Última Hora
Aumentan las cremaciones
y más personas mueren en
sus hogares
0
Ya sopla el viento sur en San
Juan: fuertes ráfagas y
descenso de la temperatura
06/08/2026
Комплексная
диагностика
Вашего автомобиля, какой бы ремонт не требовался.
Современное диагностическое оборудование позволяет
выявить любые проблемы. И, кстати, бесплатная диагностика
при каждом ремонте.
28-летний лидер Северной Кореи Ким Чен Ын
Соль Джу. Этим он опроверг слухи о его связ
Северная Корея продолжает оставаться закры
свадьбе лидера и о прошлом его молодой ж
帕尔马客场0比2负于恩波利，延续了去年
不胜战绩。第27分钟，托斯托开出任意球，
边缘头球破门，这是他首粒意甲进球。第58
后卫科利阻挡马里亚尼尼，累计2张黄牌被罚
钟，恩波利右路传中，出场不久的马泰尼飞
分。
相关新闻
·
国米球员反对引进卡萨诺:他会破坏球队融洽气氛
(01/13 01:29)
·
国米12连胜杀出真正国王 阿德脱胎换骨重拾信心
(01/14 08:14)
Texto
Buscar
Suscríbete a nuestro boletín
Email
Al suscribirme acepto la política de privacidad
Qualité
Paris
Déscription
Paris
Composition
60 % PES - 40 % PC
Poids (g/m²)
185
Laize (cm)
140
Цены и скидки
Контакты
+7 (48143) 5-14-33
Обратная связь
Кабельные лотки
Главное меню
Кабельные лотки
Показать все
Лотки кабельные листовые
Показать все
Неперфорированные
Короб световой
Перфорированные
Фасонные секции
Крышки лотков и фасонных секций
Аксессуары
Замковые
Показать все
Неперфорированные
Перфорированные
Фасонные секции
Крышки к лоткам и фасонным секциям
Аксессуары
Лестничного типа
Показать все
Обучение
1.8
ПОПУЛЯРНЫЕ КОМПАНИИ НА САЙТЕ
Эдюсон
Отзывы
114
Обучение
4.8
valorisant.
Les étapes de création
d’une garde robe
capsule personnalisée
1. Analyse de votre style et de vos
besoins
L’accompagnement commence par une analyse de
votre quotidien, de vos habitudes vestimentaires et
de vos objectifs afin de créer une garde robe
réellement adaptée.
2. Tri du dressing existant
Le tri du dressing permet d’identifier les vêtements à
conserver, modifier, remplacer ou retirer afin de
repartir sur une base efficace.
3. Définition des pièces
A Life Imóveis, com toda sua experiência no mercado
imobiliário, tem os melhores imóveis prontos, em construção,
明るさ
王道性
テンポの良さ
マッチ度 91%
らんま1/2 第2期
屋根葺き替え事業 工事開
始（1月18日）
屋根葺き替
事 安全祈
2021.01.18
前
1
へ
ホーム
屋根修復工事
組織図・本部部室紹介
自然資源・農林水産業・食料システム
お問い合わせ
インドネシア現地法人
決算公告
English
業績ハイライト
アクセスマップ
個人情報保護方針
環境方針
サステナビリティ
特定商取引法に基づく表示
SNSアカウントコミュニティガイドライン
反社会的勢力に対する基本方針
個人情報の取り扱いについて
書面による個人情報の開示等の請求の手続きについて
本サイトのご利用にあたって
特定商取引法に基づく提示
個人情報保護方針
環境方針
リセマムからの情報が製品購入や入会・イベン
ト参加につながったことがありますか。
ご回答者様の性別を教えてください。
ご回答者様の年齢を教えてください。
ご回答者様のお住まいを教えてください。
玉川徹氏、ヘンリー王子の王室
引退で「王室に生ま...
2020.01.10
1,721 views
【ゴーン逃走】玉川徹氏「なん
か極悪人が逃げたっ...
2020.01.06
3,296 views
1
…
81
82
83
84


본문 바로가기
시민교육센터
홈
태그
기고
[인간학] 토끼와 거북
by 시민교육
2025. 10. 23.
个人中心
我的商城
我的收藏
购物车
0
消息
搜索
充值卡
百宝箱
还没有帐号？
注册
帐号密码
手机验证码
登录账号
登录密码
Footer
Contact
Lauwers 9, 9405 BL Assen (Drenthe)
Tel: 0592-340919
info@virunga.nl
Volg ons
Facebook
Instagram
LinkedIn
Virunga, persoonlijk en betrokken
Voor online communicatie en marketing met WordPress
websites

§ §

**What the task requires:**
Print every line of the data above, unchanged and in the same order, keeping each line break where it stands.

**Output for this task:**
Última Hora
Aumentan las cremaciones
y más personas mueren en
sus hogares
0
Ya sopla el viento sur en San
Juan: fuertes ráfagas y
descenso de la temperatura
06/08/2026
Комплексная
диагностика
Вашего автомобиля, какой бы ремонт не требовался.
Современное диагностическое оборудование позволяет
выявить любые проблемы. И, кстати, бесплатная диагностика
при каждом ремонте.
28-летний лидер Северной Кореи Ким Чен Ын
Соль Джу. Этим он опроверг слухи о его связ
Северная Корея продолжает оставаться закры
свадьбе лидера и о прошлом его молодой ж
帕尔马客场0比2负于恩波利，延续了去年
不胜战绩。第27分钟，托斯托开出任意球，
边缘头球破门，这是他首粒意甲进球。第58
后卫科利阻挡马里亚尼尼，累计2张黄牌被罚
钟，恩波利右路传中，出场不久的马泰尼飞
分。
相关新闻
·
国米球员反对引进卡萨诺:他会破坏球队融洽气氛
(01/13 01:29)
·
国米12连胜杀出真正国王 阿德脱胎换骨重拾信心
(01/14 08:14)
Texto
Buscar
Suscríbete a nuestro boletín
Email
Al suscribirme acepto la política de privacidad
Qualité
Paris
Déscription
Paris
Composition
60 % PES - 40 % PC
Poids (g/m²)
185
Laize (cm)
140
Цены и скидки
Контакты
+7 (48143) 5-14-33
Обратная связь
Кабельные лотки
Главное меню
Кабельные лотки
Показать все
Лотки кабельные листовые
Показать все
Неперфорированные
Короб световой
Перфорированные
Фасонные секции
Крышки лотков и фасонных секций
Аксессуары
Замковые
Показать все
Неперфорированные
Перфорированные
Фасонные секции
Крышки к лоткам и фасонным секциям
Аксессуары
Лестничного типа
Показать все
Обучение
1.8
ПОПУЛЯРНЫЕ КОМПАНИИ НА САЙТЕ
Эдюсон
Отзывы
114
Обучение
4.8
valorisant.
Les étapes de création
d’une garde robe
capsule personnalisée
1. Analyse de votre style et de vos
besoins
L’accompagnement commence par une analyse de
votre quotidien, de vos habitudes vestimentaires et
de vos objectifs afin de créer une garde robe
réellement adaptée.
2. Tri du dressing existant
Le tri du dressing permet d’identifier les vêtements à
conserver, modifier, remplacer ou retirer afin de
repartir sur une base efficace.
3. Définition des pièces
A Life Imóveis, com toda sua experiência no mercado
imobiliário, tem os melhores imóveis prontos, em construção,
明るさ
王道性
テンポの良さ
マッチ度 91%
らんま1/2 第2期
屋根葺き替え事業 工事開
始（1月18日）
屋根葺き替
事 安全祈
2021.01.18
前
1
へ
ホーム
屋根修復工事
組織図・本部部室紹介
自然資源・農林水産業・食料システム
お問い合わせ
インドネシア現地法人
決算公告
English
業績ハイライト
アクセスマップ
個人情報保護方針
環境方針
サステナビリティ
特定商取引法に基づく表示
SNSアカウントコミュニティガイドライン
反社会的勢力に対する基本方針
個人情報の取り扱いについて
書面による個人情報の開示等の請求の手続きについて
本サイトのご利用にあたって
特定商取引法に基づく提示
個人情報保護方針
環境方針
リセマムからの情報が製品購入や入会・イベン
ト参加につながったことがありますか。
ご回答者様の性別を教えてください。
ご回答者様の年齢を教えてください。
ご回答者様のお住まいを教えてください。
玉川徹氏、ヘンリー王子の王室
引退で「王室に生ま...
2020.01.10
1,721 views
【ゴーン逃走】玉川徹氏「なん
か極悪人が逃げたっ...
2020.01.06
3,296 views
1
…
81
82
83
84


본문 바로가기
시민교육센터
홈
태그
기고
[인간학] 토끼와 거북
by 시민교육
2025. 10. 23.
个人中心
我的商城
我的收藏
购物车
0
消息
搜索
充值卡
百宝箱
还没有帐号？
注册
帐号密码
手机验证码
登录账号
登录密码
Footer
Contact
Lauwers 9, 9405 BL Assen (Drenthe)
Tel: 0592-340919
info@virunga.nl
Volg ons
Facebook
Instagram
LinkedIn
Virunga, persoonlijk en betrokken
Voor online communicatie en marketing met WordPress
websites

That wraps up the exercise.